Materials provided: Begin

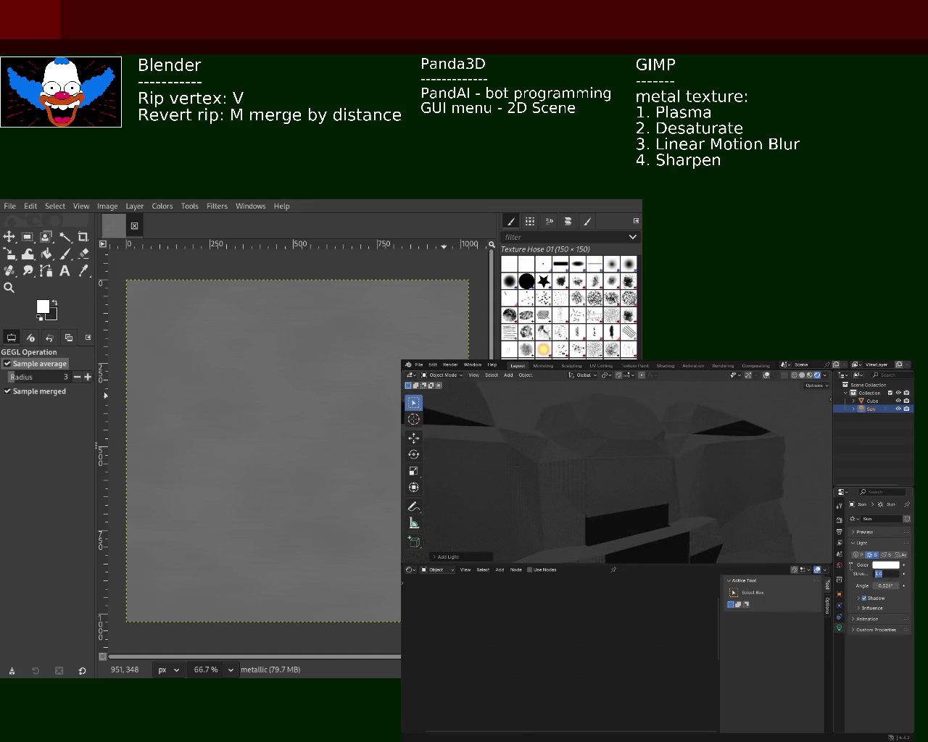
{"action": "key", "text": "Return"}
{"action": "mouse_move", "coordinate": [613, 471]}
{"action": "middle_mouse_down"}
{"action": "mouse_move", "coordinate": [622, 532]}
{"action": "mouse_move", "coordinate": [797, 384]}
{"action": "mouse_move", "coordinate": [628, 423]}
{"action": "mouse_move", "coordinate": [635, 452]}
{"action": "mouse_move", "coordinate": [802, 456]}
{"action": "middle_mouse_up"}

Materials provided: End

Leaving the pictures aside, give back all the records exactly as they are.

{"action": "key", "text": "Return"}
{"action": "mouse_move", "coordinate": [613, 471]}
{"action": "middle_mouse_down"}
{"action": "mouse_move", "coordinate": [622, 532]}
{"action": "mouse_move", "coordinate": [797, 384]}
{"action": "mouse_move", "coordinate": [628, 423]}
{"action": "mouse_move", "coordinate": [635, 452]}
{"action": "mouse_move", "coordinate": [802, 456]}
{"action": "middle_mouse_up"}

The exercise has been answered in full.